Tapeworm: Taenia saginata. Taenia solium. Beefworm. Porkworm. Sp: Taenia saginata/solium. Fr: Taenia inerme/arme. Ger: Taenia saginata/solium.

Cysticercosis: Sp: Cisticercosis. Fr: Cysticercose. Ger: Blasenwurmkrankheit.


Taeniasis is infection of man by the beef tapeworm, Taenia saginata, or the pork tapeworm, Taenia solium. Other species of tapeworms which infect humans are described at the end of this chapter.

Cysticercosis is infection by the larval stage of the pork tapeworm, T. solium. (There is no acceptable report of infection of man by the larval stage of T. saginata.)

Geographic Distribution

The beef tapeworm, Taenia saginata, is found in Latin America, Africa, Russia, Asia, and throughout the Moslem world. It is said to be "universal" in Ethiopia. It is estimated that about 40 million persons are infected worldwide.

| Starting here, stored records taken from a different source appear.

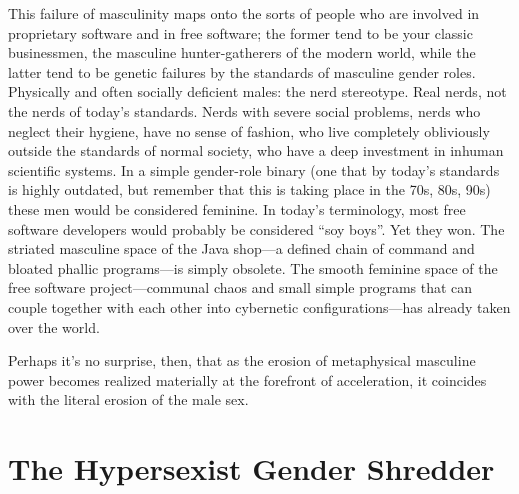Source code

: \documentclass[10pt, statementpaper, twoside, openright]{memoir}
\begin{document}
This failure of masculinity maps onto the sorts of people who are involved in proprietary software and in free software; the former tend to be your classic businessmen, the masculine hunter-gatherers of the modern world, while the latter tend to be genetic failures by the standards of masculine gender roles. Physically and often socially deficient males: the nerd stereotype. Real nerds, not the nerds of today's standards. Nerds with severe social problems, nerds who neglect their hygiene, have no sense of fashion, who live completely obliviously outside the standards of normal society, who have a deep investment in inhuman scientific systems. In a simple gender-role binary (one that by today's standards is highly outdated, but remember that this is taking place in the 70s, 80s, 90s) these men would be considered feminine. In today's terminology, most free software developers would probably be considered ``soy boys''. Yet they won. The striated masculine space of the Java shop---a defined chain of command and bloated phallic programs---is simply obsolete. The smooth feminine space of the free software project---communal chaos and small simple programs that can couple together with each other into cybernetic configurations---has already taken over the world.

Perhaps it's no surprise, then, that as the erosion of metaphysical masculine power becomes realized materially at the forefront of acceleration, it coincides with the literal erosion of the male sex.

\chapter{The Hypersexist Gender Shredder}
\end{document}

The pork tapeworm, Taenia solium, is a parasite of humans and pigs. It is less common, infecting about 3 million people, and is likely to be rare in Islamic (Moslem) and Jewish communities. It is most common where raw or insufficiently cooked pork is eaten. Infected pigs are common in Central and South America (especially Mexico, Venezuela, and Chile), in Portugal and Eastern Europe, Russia, Manchuria, China, India, Pakistan, Madagascar, and parts of Africa, especially West Africa. It is sometimes thought that the parasite is called "T. solium" because there is usually only one adult worm in a patient, but in fact it is given this name because the rostellum (the hook-bearing part of the scolex) resembles the conventional image of the sun. Although in many patients the adult worm is solitary, as many as 11 worms have been found in one person. In southern Africa, up to 50% of those infected have two worms. Mixed infections with both species of Taenia can occur.

Cysticerci are commonly found in cattle or pigs, but they occur also in cats, rats, monkeys, dogs, giraffes, buffalos, lamas, and some antelopes.
Although of common origin, taeniasis and cysticercosis are clinically and radiologically two quite separate diseases and will be discussed individually.